The sixth myth is that elderly people do not pull their own weight. Probably the most virulent, this is a reference to the fact that Western societies tend to measure worth according to wealth or fame. We feel the need to know who the wealthiest person is, or what is happening with our favorite movie star. For that reason, unpaid production or selfless service is not always considered as “pulling one’s weight.” The truth is the diametric opposite. Those elderly who do volunteer work (and those many who work for pay), and give aid to families, friends and neighbors, are providing a valuable contribution to society.
Make a Commitment
The fact is, sooner or later we’re all going to get old. It’s also a fact that only survivors reach old age. Therefore, when we reach the time of “old age,” we ought to be rejoicing! We have survived! If you’re there already, congratulations—well done! Now it’s time to learn how to enjoy those well-earned years.
We need to make a commitment to stay active physically and mentally. If we broke the laws of health as a young person, we can still profit from obeying them now. Eat a balanced diet of whole foods. Exercise daily. Get plenty of rest. Begin to take a new look at life. Get excited about life! The truth is, life can get better with age!

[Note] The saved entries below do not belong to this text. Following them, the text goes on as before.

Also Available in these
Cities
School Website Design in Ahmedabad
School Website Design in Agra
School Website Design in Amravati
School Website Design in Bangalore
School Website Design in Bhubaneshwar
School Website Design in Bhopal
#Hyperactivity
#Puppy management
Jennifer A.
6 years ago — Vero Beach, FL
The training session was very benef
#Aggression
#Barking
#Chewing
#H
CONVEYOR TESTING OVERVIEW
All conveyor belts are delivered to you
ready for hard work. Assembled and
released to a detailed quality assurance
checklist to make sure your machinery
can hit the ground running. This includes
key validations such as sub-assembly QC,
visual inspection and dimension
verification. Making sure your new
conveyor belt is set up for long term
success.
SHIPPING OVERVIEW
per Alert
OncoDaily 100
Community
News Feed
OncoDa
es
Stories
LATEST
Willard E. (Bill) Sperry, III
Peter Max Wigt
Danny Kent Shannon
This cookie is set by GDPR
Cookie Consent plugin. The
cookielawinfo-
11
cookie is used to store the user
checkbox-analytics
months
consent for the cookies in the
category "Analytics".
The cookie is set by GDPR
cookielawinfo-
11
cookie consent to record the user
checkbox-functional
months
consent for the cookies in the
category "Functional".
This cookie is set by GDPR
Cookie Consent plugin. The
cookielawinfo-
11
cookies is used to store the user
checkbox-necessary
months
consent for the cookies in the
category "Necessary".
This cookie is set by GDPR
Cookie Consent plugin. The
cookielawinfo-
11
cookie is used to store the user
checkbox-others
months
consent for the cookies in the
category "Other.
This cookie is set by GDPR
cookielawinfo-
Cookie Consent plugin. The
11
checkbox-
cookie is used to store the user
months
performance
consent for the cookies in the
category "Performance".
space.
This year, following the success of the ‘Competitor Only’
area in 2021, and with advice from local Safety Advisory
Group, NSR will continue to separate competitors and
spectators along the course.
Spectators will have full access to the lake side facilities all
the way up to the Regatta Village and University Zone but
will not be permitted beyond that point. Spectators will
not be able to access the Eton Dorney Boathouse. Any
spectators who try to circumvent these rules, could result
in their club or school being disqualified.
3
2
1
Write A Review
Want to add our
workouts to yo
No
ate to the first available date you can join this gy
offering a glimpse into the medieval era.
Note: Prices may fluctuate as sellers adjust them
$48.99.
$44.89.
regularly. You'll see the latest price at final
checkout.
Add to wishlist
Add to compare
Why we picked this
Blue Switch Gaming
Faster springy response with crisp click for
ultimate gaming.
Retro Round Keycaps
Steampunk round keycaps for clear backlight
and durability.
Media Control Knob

Elderly people need to strive to be up to date on the happenings of today so younger people can find them more interesting. In addition, we certainly need to know what is happening in the world by staying abreast of world news. Traveling, hobbies and activities can now be enjoyed as our budget allows. Community centers and local colleges offer ways to improve. Take advantage of these opportunities.
Positive mental health is extremely important, and it is the area over which we have most control. One cause of discouragement at any age is the loss of self-worth. In our elder years it can be more devastating, because many begin to feel they are no longer needed. That is simply not true! This is almost always caused by focusing on the self. Those feelings can be overcome by concentrating on helping others. One basic way to having a peaceful mind is to begin a relationship with God. Study His Word and realize that He has a purpose for us. He knows us individually and will never let us down—if we will obey Him.
The times in which we live can be stressful enough. Make a positive commitment to change your life to offset as much of that stress as you can. We all need to accentuate the positive side of life and eliminate the negatives. Don’t focus on the past; look forward to the future—and join the club, participate in the activities, meet the people, make the friends, and do the service. Make a commitment, today, to prove to yourself that you can, and will, improve with age!